Il est peu probable que Téhéran se précipite pour répondre, avant que la date limite de juin pour les sociétés d'énergie européennes ne soit passée. Les Iraniens ont de multiples choix, de l'Est et de l'Ouest. Parmi eux, le principal est le russe Gazprom. Pour s'en assurer, Moscou a accéléré ces dernières semaines son dialogue avec l'Iran sur les questions d'énergie. Le 23 avril, le gouvernement iranien et Gazprom ont signé un protocole d'accord "pour coopérer dans le développement de champs pétroliers et gaziers, de même que dans des investissements et des études d'exploration".

L'offre de Gazprom consiste à sécuriser les droits de développer plusieurs sites du champ gazier de Pars-Sud dans le Golfe Persique et dans le gisement pétrolier d'Azadegan-Nord au sud de l'Iran. Gazprom participe déjà au développement des seconde et troisième phases de Pars-Sud, conjointement avec le français Total et le malais Petronas. Ce projet opère en mode de conception pour produire et traiter 20mmc de gaz par an. Pars-Sud détient 60% des réserves de gaz de l'Iran, l'équivalent de 10% des réserves mondiales connues de gaz. Il forme une partie du gisement de Dome-Nord, qui est considéré comme le plus champ gazier non-associé du monde, situé en partie en Iran et en partie au Qatar.
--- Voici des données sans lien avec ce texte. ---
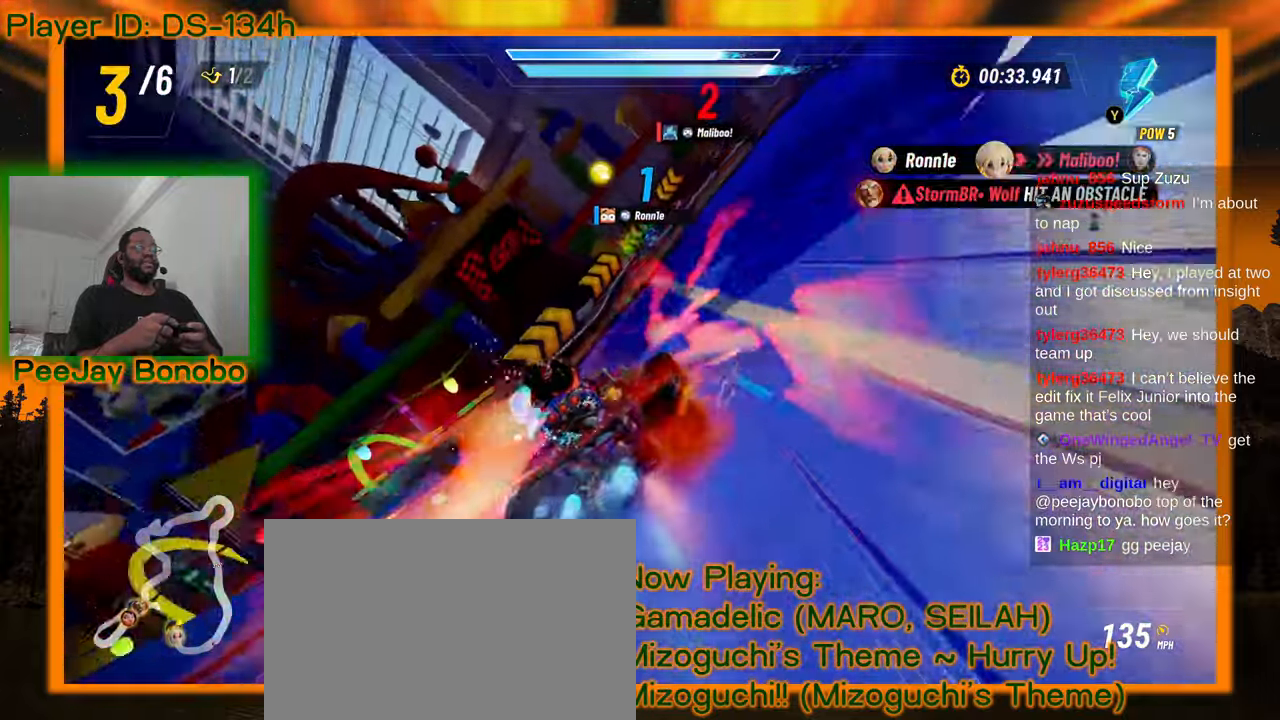
{"dt_ms": 500, "buttons": [], "left_stick": "center", "events": [[166, "left_stick", "right"], [383, "left_stick", "center"]]}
Moscou joue pour des enjeux élevés. Le 24 avril, le lendemain de la signature par Gazprom d'un protocole d'accord avec l'Iran, son directeur général, Alexei Miller, s'est rendu à Berlin pour une "réunion de travail" avec un dignitaire qui rendait visite à l'Allemagne - le Premier ministre qatari, Cheikh Hamad ben Jassim ben Jabir al-Thani. Un communiqué de presse de Gazprom disait : "Les deux parties ont discuté des possibilités pour Gazprom et Qatar Petroleum de mettre en application des projets conjoints d'investissement". Le Qatar détient les troisièmes plus grosses réserves mondiales de gaz après la Russie et l'Iran. Ces trois pays détiennent ensemble environ 55% des réserves mondiales de gaz. Les implications d'une collaboration russo-irano-qatari sont, pour le moins, profondes.

C'est dans ce contexte que la Russie et l'Iran ont tenu des consultations à Téhéran, le 28 avril, au sein de la structure du forum des Pays Exportateurs de Gaz. Ces consultations concernaient essentiellement la finalisation d'une charte pour former un cartel de pays producteurs de gaz. Le même jour, le dirigeant du Conseil de la Sûreté Nationale de la Russie, Valentin Sobolev, est aussi arrivé à Téhéran pour une visite de trois jours portant sur des discussions abordant de nombreux sujets sur les relations bilatérales.

L'homologue iranien de Sobolev, Saïd Djalili, a dit que ces discussions avaient été "positives et constructives". Sobolev apportait avec lui une lettre du président russe, Vladimir Poutine, adressée à Ahmadinejad, assurant ce dernier que Moscou "confirme la position de principe dans ses relations avec l'Iran et que sa politique ne dépend pas de qui est en ce moment au pouvoir". Ahmadinejad a répondu, "l'Iran et la Russie sont deux pays puissants majeurs et la coopération entre nos Etats pour régler divers problèmes servira les intérêts des Iraniens et des Russes, de même que la sécurité régionale et internationale". Il a dit que les deux pays pourraient jouer "un rôle efficace en établissant un nouveau modèle de relations internationales".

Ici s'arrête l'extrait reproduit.